Hurricanes bring new purpose to Arbor Day
Published: Saturday, January 22, 2005 at 6:01 a.m.
Last Modified: Friday, January 21, 2005 at 10:46 p.m.
The three gold-painted shovels leaned against a tree in Westside Park on Friday morning waiting to be used in Gainesville's annual Arbor Day ceremony.
But Lisa Alday said her 3-year-old daughter, Leslie, thought they were meant as gifts for a king, queen and princess.
Leslie, her sister Jessie, 1, and Alday go to the park almost every Friday, and this day they became part of the nearly 50-person audience in attendance at the annual celebration meant to honor trees as an essential part of the community.

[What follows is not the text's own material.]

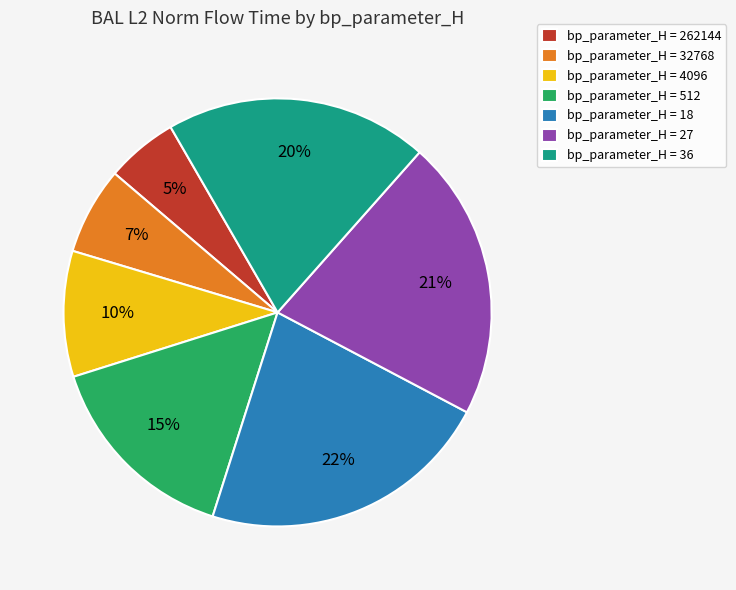

Which has a higher value, bp_parameter_H = 32768 or bp_parameter_H = 36?

bp_parameter_H = 36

Gainesville's City Beautification Board arranged to have trees planted at the park, two trees for each of the 21 years Gainesville has earned the title of Tree City USA, a designation given by the National Arbor Day Foundation.

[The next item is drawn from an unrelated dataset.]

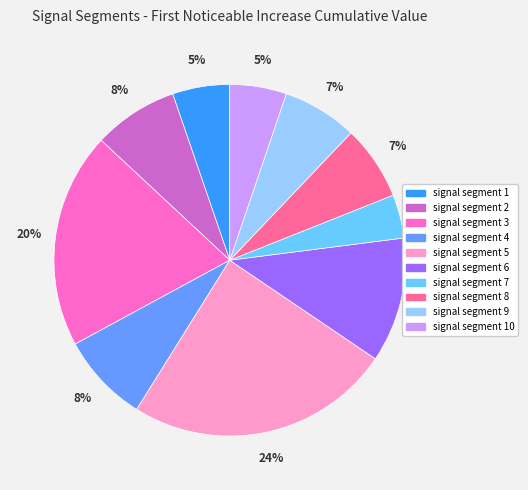

Combined, do signal segment 2 and signal segment 6 account for over 50%?

No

"Our goal this year was to plant a diversification of species," said Anita Spring, chairwoman of the beautification board. A variety of oaks, elms and other hardwood trees were planted by the city's tree crew throughout the month of January.
This years' Arbor Day ceremony held special significance because of the destructive hurricane season in 2004.
"The vast majority of the trees stood and protected us," said Meg Niederhofer, the city's arborist.
The ceremony's guest speaker, UF botany professor Francis "Jack" Putz, discussed how during storms trees absorb wind force and work as physical barriers against debris.
He stressed the importance of removing trees that are damaged or dangerous and planting healthy trees in their place.
Other than guest speakers, the ceremony featured a proclamation presented by City Commissioner Tony Domenech and food catered by the Hungry Rams, a group of students from the culinary program at Eastside High School.
In exchange for the catering, the city donated three palm trees to the school and will handle the planting.
"This gets a community to look at its trees and think about the important resource they are," Niederhofer said.
One of the requirements to earn the title of Tree City USA is that a city must spend at least $2 per resident each year on tree maintenance - and Gainesville spends closer to $6, Niederhofer said.
After the speakers finished, Alday and her daughters were almost first in line to use the golden shovels and plant the last of the 42 new trees planted in the park.
Leslie and Jessie soon abandoned the shovels, preferring to use their hands to pack the dirt in around the young tree.
"That's the kind of thing I like my tax money to pay for," Alday said with a smile as she looked at the freshly planted trees.